Destroyer at War...
...the Fighting Life and Loss of HMS Havock from the Atlantic to the Mediterranean 1939-1942, from Pen and Sword
Title: Destroyer at War
Author: David Goodey & Richard Osborne
Publisher: Frontline Books
I found this a really fascinating read. As they explain at the beginning, it is a collaborative work between two authors with a common interest. Richard as a naval historian and David as his father had served on HMS Havock during the war.
Launched in 1937, the book details her busy service life. Before the start of the war she was in the Mediterranean while the Spanish Civil War was in progress. She then went to the South Atlantic before returning to the UK. Early in the war she was one of the Royal Navy destroyers involved in the Battle of Narvik, Norway. Then to the Netherlands, bringing refugees back to the UK before being sent once more to the Mediterranean. Convoy escorts duties, an escort for the carrier Illustrious when she carried out the attack on the Italian fleet at Taranto. She sank an Italian submarine , the Berillo, in company with sister ship HMS Hasty. In action again at the Battle of Matapan and at another point rammed by the battleship HMS Valiant, and badly damaged. The historical story is well illustrated with many personal accounts from veterans, including the author's father. These bring the story very much to life and one or tow of the stories in particular one can hardly imagine their impact on someone's life.

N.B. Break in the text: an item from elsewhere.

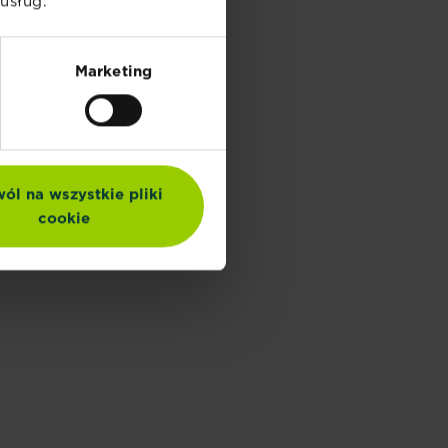
usług.
Marketing
ól na wszystkie pliki
cookie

Pretty much constantly in action from the start of the war, there were times she needed modifications and repairs which were often hurried and she was pushed back into service in a minimum time frame. Very much a workhorse of the fleet. In March 1942 she was damaged again, seriously this time, by a 15in shell from the Italian Battleship Littorio. This was to lead to being sent to Gibraltar for repair. What we then get is the detailed account of her grounding on the Tunisian coast and the total loss of the ship. Her crew were interned by the Vichy French. The story is continued with the subsequent Court Martial of her Commander, Lieutenant Commander Watkins, when he was charged with negligence that led to the loss of the ship. I gives a fully detailed account of the court martial, the evidence of each person used in his defence as well as the final verdict and subsequent career. Add several appendices which list detail of the service of HMS Havock which includes the Roll of Honour for crew members. All in all what can be described as a detailed account of an action packed career for this Royal Navy destroyer during WW2. Heartily recommended.